Interpretation Introduction

Interpretation:

The voltage produced when CO reacts with O₂ to produce CO₂ needs to be calculated given that all the gases are at a pressure of 1 atm and at a temperature of 1000 °C.

Concept introduction:

The change in the Gibbs free energy is that Δ G is a thermodynamic function which governs the spontaneity of a chemical reaction. If Δ G is negative the reaction is spontaneous, positive value indicated that the reaction is non-spontaneous and if Δ G = 0, then the reaction is said to be at equilibrium.
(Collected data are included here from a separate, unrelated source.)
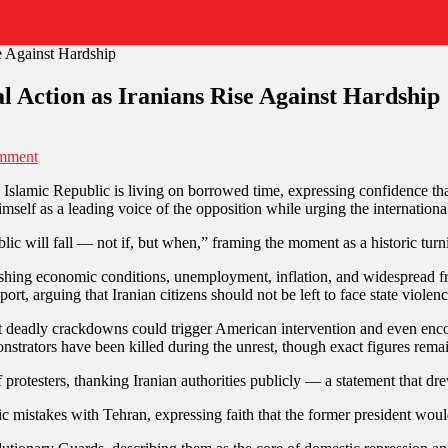
l Action as Iranians Rise Against Hardship
mment
the Islamic Republic is living on borrowed time, expressing confidence t
self as a leading voice of the opposition while urging the internationa
c will fall — not if, but when,” framing the moment as a historic turni
shing economic conditions, unemployment, inflation, and widespread frus
rt, arguing that Iranian citizens should not be left to face state violen
deadly crackdowns could trigger American intervention and even encou
strators have been killed during the unrest, though exact figures rema
rotesters, thanking Iranian authorities publicly — a statement that drew
 mistakes with Tehran, expressing faith that the former president would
The standard Gibbs free energy ${\text{ΔG}}^{\text{0}}$ for a given chemical reaction can be expressed as a function of temperature, T via the Gibbs-Helmholtz equation:

${\text{ΔG}}^{\text{0}}{\text{ = ΔH}}^{\text{0}}{\text{ - TΔS}}^{\text{0}}\text{ -------(1)}$

where, ${\text{ΔH}}^{\text{0}}$ is the standard enthalpy change, and ${\text{ΔS}}^{\text{0}}$ is the standard entropy change

It is also related to the standard voltage (E°) by the equation:

$\begin{array}{l}{\text{ΔG}}^{\text{0}}{\text{ = -nFE}}^0\text{ -------(2)}\\ \text{where n = number of electrons, F = Faraday constant (96500 C)}\end{array}$

The cell voltage under non-standard conditions (E) is related to the standard voltage (E°) via the Nernst equation:

$\begin{array}{l}{\text{E = E}}^{\text{0}}\text{ - }\frac{\text{0}\text{.0257}}{\text{n}}\text{lnQ --------(3)}\\ \text{where n = number electrons involved in the redox reaction}\\ \text{Q = reaction quotient = }\frac{\text{[Products]}}{\text{[Reactants]}}\end{array}$